Background: Adjuvant systemic chemotherapy (ASCT) in lymph node-negative breast (LN-) cancers improves survival. The majority of (LN-) patients receive ASCT when the St. Gallen criteria or its modifications are used, as accurate identifiers which patients benefit from ASCT are lacking. This may imply over-treatment in many patients.
Aim: To evaluate which patients or primary tumor factors predict ASCT success.
Material and method: Retrospective analysis by single and multivariate survival analysis of clinical and tumor characteristics in (LN-) breast cancers <55 years, related to ASCT (n=125) or-not (n=516).
Results: The two patient groups did not differ in age, tumor diameter, grade, type, number of mitoses and other factors. Fourteen-year survival for the ASCT and non-ASCT patients was 83% and 74% (Hazard Ratio=HR=0.33; p<0.0001, 9% absolute=12% relative difference). Subgroup analysis showed that the recurrence-free survival=RFS of ASCT treated vs. non-treated patients differed in patients with grade 1 cancers (p=0.008), grade 2 cancers (p=0.004), grades 3 (p=0.02), tumors under and >or=2 cm (p=0.001 and 0.0002), oestrogen receptor-positive or -negative tumors (p=0.003,0.04), MAI < 10 and >or=10 (p=0.005,0.003) and fibrotic focus absent (p=0.002).
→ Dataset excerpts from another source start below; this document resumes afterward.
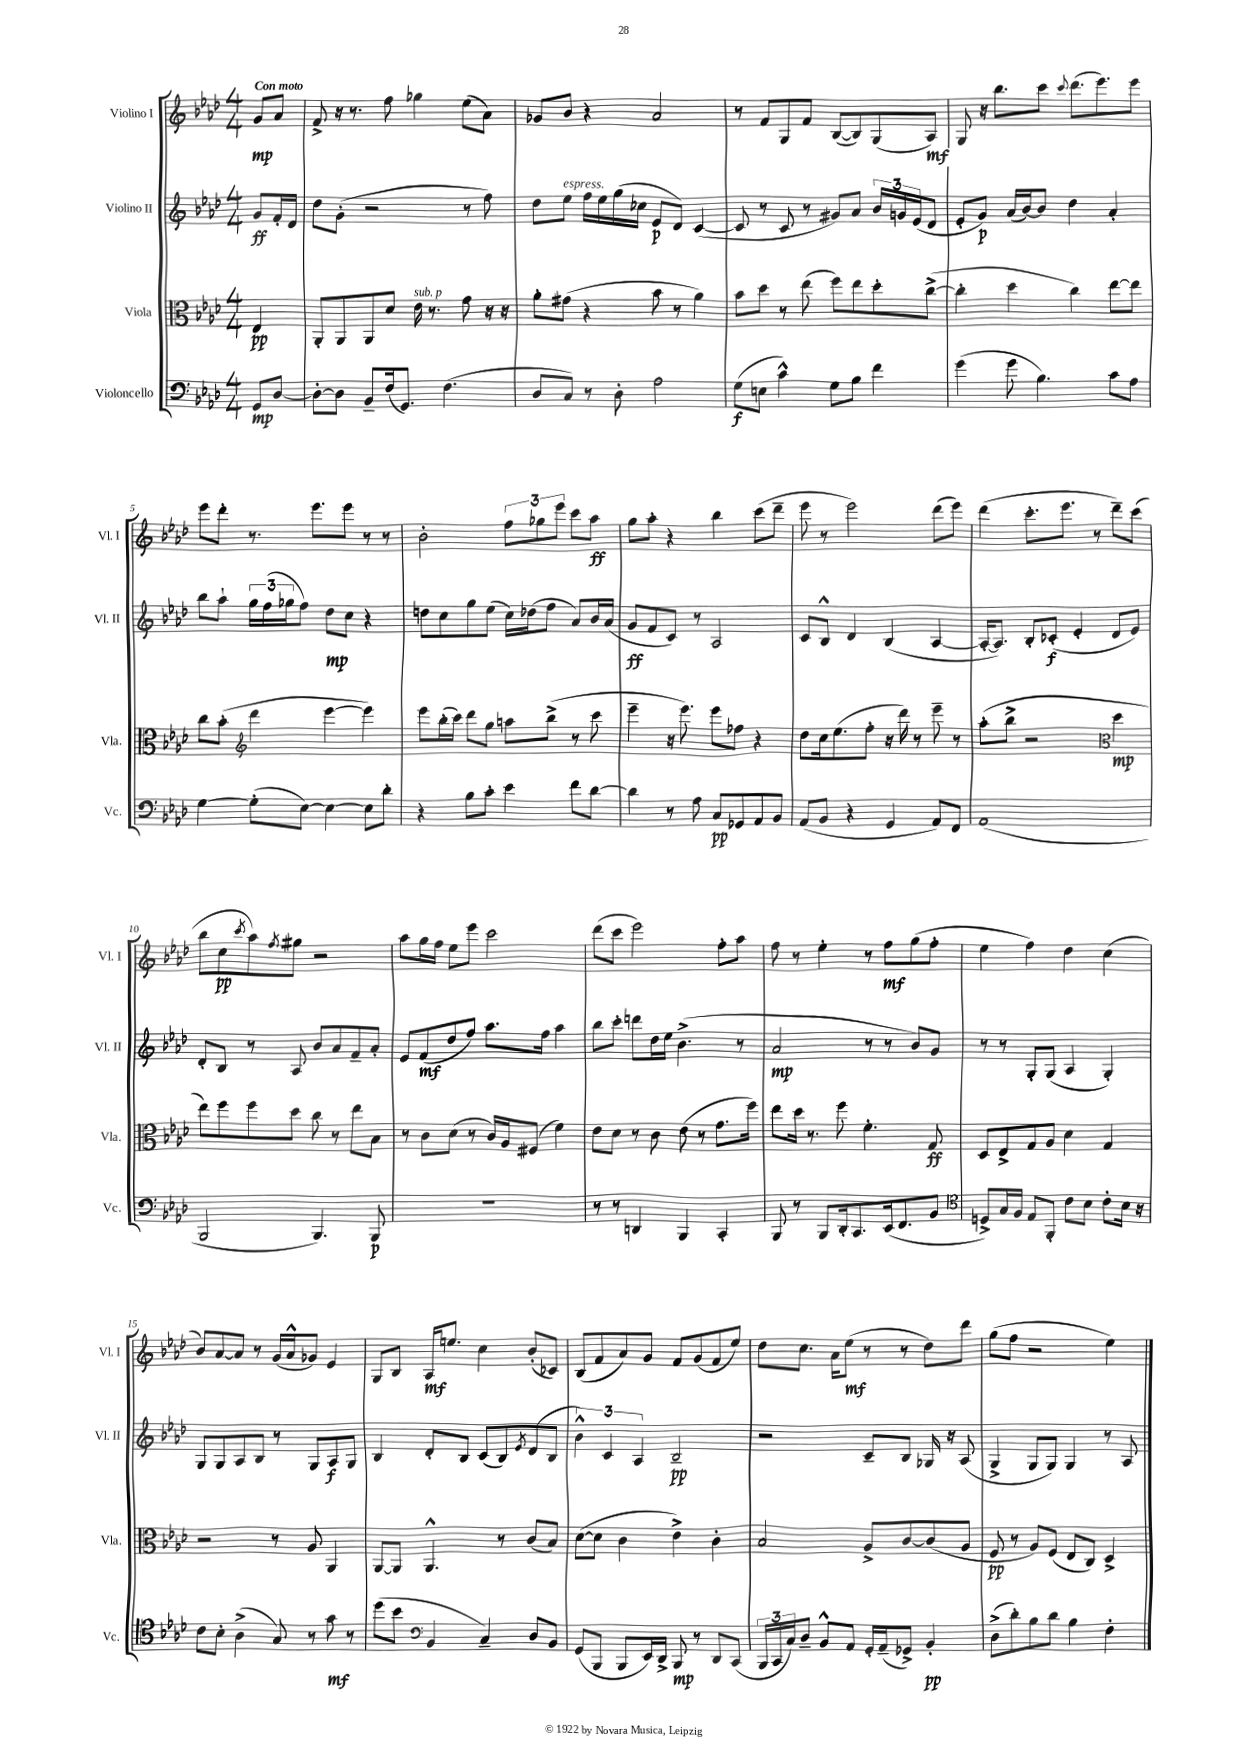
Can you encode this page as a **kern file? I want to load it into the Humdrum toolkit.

**kern	**kern	**kern	**kern
*staff4	*staff3	*staff2	*staff1
*clefF4	*clefC3	*clefG2	*clefG2
*k[b-e-a-d-]	*k[b-e-a-d-]	*k[b-e-a-d-]	*k[b-e-a-d-]
*M4/4	*M4/4	*M4/4	*M4/4
8GG/L	4E-/	8g/L	8g/L
[8D-/J	.	16f'/L	8a-/J
.	.	16d-/JJ	.
=	=	=	=
8D-'\_L	8AA-'/L	8dd-\L	8f^/
8D-\]J	8AA-/	(8g'\J	16r
.	.	.	8.r
8BB-~/L	8AA-/	2r	.
(16F/k	8d-/J	.	8ff\
8.GG/J)	.	.	.
.	16e-\	.	4gg-\
.	8.r	.	.
(4.F\	.	.	.
.	8g\	8r	(8ee-\L
.	16r	8ff\)	8a-\J)
.	16r	.	.
=	=	=	=
8D-/L	8a-'\L	8dd-\L	8g-/L
8C/J)	(8g#\J	8ee-\J	8b-/J
8r	4r	16ff\LL	4r
.	.	16ee-\	.
8D-'\	.	(16gg\	.
.	.	16cc-\JJ	.
2A-\	8b-\	8e-/L	2a-/
.	8r	8d-/J)	.
.	4a-\)	([4c/	.
=	=	=	=
(8G\L	8b-\L	8c/]	8r
8E\J	8dd-\J	8r	8f/L
4c^^\)	8r	8c/	8G/
.	(8ee-\	8r	8f/J
8G\L	8ff\L)	8g#/L)	([8B-/L
8B-\J	8ee-\	8a-/J	8B-/])
4f\	8dd-'\	24b-/LL	(8G/
.	.	24g/	.
.	.	(24e-/J	.
.	([8cc^\J	8d-/J	8A-/J)
=	=	=	=
(4g\	4cc'\]	8e-'/L	8G/
.	.	8g/J)	16r
.	.	.	8.bb-\L
8g\	4dd-\	(16a-/LL	.
.	.	[16b-/J)	.
4.B-\)	.	8b-/]J	8ccc\J
.	.	.	8qqccc/
.	4cc\)	4dd-\	(8.ddd-\L
.	.	.	8.eee-\)
8c\L	[8ee-\L	4a-'/	.
8A-\J	8ee-\]J	.	8eee-\J
=	=	=	=
[4G\	8cc\L	8bb-\L	8eee-\L
.	(8b-'\J	8aa-`\J	8ddd-'\J
*	*clefG2	*	*
(8G'\]L	4ddd-\	24gg\LL	8.r
.	.	(24ff\	.
.	.	24gg-\J	.
[8E-\J)	.	8ff\J)	.
.	.	.	8.eee-\L
4E-\_	[4eee-\	8dd-\L	.
.	.	8cc\J	8eee-\J
8E-\]L	4eee-\])	4r	8r
8d-'\J	.	.	8r
=	=	=	=
4r	8eee-\L	8dd\L	2b-'\
.	(16bb-'\L	8cc\	.
.	16ccc\JJ)	.	.
8B-\L	8ddd-\L	8gg\	.
8c'\J	8gg\J	(8ee-\J	.
4e-\	8aa\L	16cc\LL)	12ff\L
.	.	(16dd-\J	.
.	.	.	12gg-\
.	(8bb-^\J	8ff\J	.
.	.	.	12eee-\J
8f\L	8r	8a-/L)	8ccc\L
[8d-\J	8ccc\	16b-/L	8aa-\J
.	.	(16a-/JJ	.
=	=	=	=
4d-\]	4eee-~\	8g/L	8gg\L
.	.	8f/	8aa-'\J
8r	16r	8c/J)	4r
.	8.eee-\)	.	.
8A-\	.	8r	.
8C/L	8eee-\L	2A-/	4bb-\
8GG-/	8ff-\J	.	.
8AA-/	4r	.	(8ccc\L
8BB-/J	.	.	8ddd-~\J
=	=	=	=
(8AA-/L	8dd-\L	8c/L	8eee-\
8BB-/J	16cc\k	8B-^^/J	8r
.	(8.ee-\	.	.
4r	.	4d-/	2eee-\)
.	8ff'\J	.	.
4GG/	16r	(4B-/	.
.	16ddd-\)	.	.
.	8r	.	.
8AA-/L)	8eee-~\	[4A-/	(8ddd-\L
8FF/J	8r	.	8eee-\J)
=	=	=	=
(1AA-	(8aa-'\L	16A-'/_LK	(4ddd-\
.	.	8.A-/]J)	.
.	8bb-^\J	.	.
.	2r	8B-'/L	8.ccc'\L
.	.	(8c-'/J	.
.	.	.	8.eee-\J
.	.	4e-'/	.
.	.	.	8r
*	*clefC3	*	*
.	4dd-\	8d-/L	8ddd-~\L)
.	.	8e-/J)	(8ccc\J
=	=	=	=
2BBB-/	8ee-\L)	8d-'/L	8bb-\L
.	8ff\	8B-/J	8cc\
.	.	.	8qccc/
.	8ff\	8r	8aa-\)
.	.	.	8qff/
.	8dd-\J	8A-/	8gg#\J
4.BBB-/)	8cc\	8b-/L	2r
.	8r	8a-/	.
.	8ee-\L	8f~/	.
8BBB-/	8B-\J	8a-'/J	.
=	=	=	=
1r	8r	8e-/L	8aa-\L
.	8c\L	(8f/	16gg\L
.	.	.	16ff\JJ
.	(8d-\J	8dd-/	8ee-\L
.	8r	8ff/J)	8eee-\J
.	16c/LL)	8.aa-\L	2ccc\
.	16A-/J	.	.
.	(8F#/J	.	.
.	.	16ff\Jk	.
.	4f\)	4aa-\	.
=	=	=	=
8r	8e-\L	8bb-\L	(8ddd-\L
8r	8d-\J	8ccc'\J	8ccc\J
4DD/	8r	8ddd\L	2eee-\)
.	8c\	16dd-\L	.
.	.	16ee-\JJ	.
4BBB-/	(8e-\	(4.b-^\	.
.	8r	.	.
4CC'/	8.g\L	.	8ff'\L
.	.	8r	8aa-\J
.	16ff\Jk)	.	.
=	=	=	=
8BBB-/	8ee-\L	2a-/	8ff\
8r	16dd-\Jk	.	8r
.	8.r	.	.
8BBB-/L	.	.	4ee-'\
16DD-'/k	8ff\	.	.
8.CC/	.	.	.
.	4.f'\	8r	8r
(16EE-/k	.	8r	8ff\L
8.FF/	.	.	.
.	.	8b-/L)	(8gg\
8BB-/J	8G/	8g/J	8ff'\J
=	=	=	=
*clefC4	*	*	*
8D^/L)	8D-/L	8r	4ee-\
16G/L	8E-^/	8r	.
16F/JJ	.	.	.
8E-/L	8G/	8G'/L	4ff\)
8FF'/J	8A-/J	(8G/J	.
8c\L	4d-\	4A-/	4dd-\
8B-\J	.	.	.
8c'\L	4G/	4G'/)	(4cc\
16B-\Jk	.	.	.
16r	.	.	.
=	=	=	=
8c\L	2r	8G/L	8b-/L)
8B-'\J	.	8G/	[8a-/
(4A-^\	.	8A-/	8a-/]J
.	.	8B-/J	8r
8G/)	8r	8r	(16g/LL
.	.	.	16a-^^/J
8r	8A-/	8G/L	8g-/J)
8g\	4AA-/	8A-/	4e-/
8r	.	8G/J	.
=	=	=	=
(8dd-\L	[8AA-/L	4B-/	8G/L
8b-\J	8AA-/]J	.	8B-/J
*clefF4	*	*	*
4BB-/	4.AA-^^/	8d-'/L	16A-/LK
.	.	.	8.ee/J
.	.	8B-/J	.
4C~/)	.	(8c/L	4cc\
.	8r	8B-/)	.
.	.	8qe-/	.
8D-/L	(8c/L	(8d-/	(8b-'/L
8BB-/J	8B-/J)	8B-/J	8c-/J)
=	=	=	=
(8GG/L	([8d-\L	6b-^^\)	(8B-/L
8BBB-/J	8d-\]J	.	8f/
.	.	6c/	.
8BBB-/L	4c\	.	8a-/)
.	.	6A-/	.
16EE-/L)	.	.	8g/J
16DD-^/JJ	.	.	.
8BBB-/	4e-^\)	2B-~/	8f/L
8r	.	.	(8g/
8DD-/L	4c'\	.	8f/
(8CC/J	.	.	8ee-/J)
=	=	=	=
24BBB-/LL	2B-/	2r	8dd-\L
24CC/	.	.	.
24C/J)	.	.	.
8D-~/J	.	.	8.cc\J
8BB-^^/L	.	.	.
.	.	.	16a-\LK
8AA-/J	.	.	(8ee-\J
16GG'/LL	8A-^/L	8c~/L	8r
(16AA-~/J	.	.	.
8GG-^/J)	[8c/	8B-/J	8r
4BB-'/	(8c/]	16G-/	8dd-\L)
.	.	16r	.
.	8A-/J	(8A-/	8ddd-\J
=	=	=	=
(8D-^\L	8F/	4G^/	(8gg\L
8d-'\)	8r	.	8ff\J
8B-\	8A-/L)	8G/L	2r
8d-\J	(8F/J	8G/J)	.
4B-\	8E-/L	4G/	.
.	8C/J)	.	.
4F'\	4D-^/	8r	4ee-\)
.	.	8A-/	.
==	==	==	==
*-	*-	*-	*-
With multivariate analysis the most important predictor of ASCT effect was the MAI. In patients with slowly proliferating tumors (MAI <3) no advantage was found between patients treated-or-not with adjuvant chemotherapy (RFS=92% and 91%, p=0.13, p=0.63 for overall survival), contrasting those with MAI >or=3 (p=0.0001; HR=0.32, 95% CI 0.18-0.58).
Conclusion: MAI is the strongest predictor of adjuvant systemic chemotherapy success. In patients with MAI < 3 (31% of all patients), ASCT does not improve survival.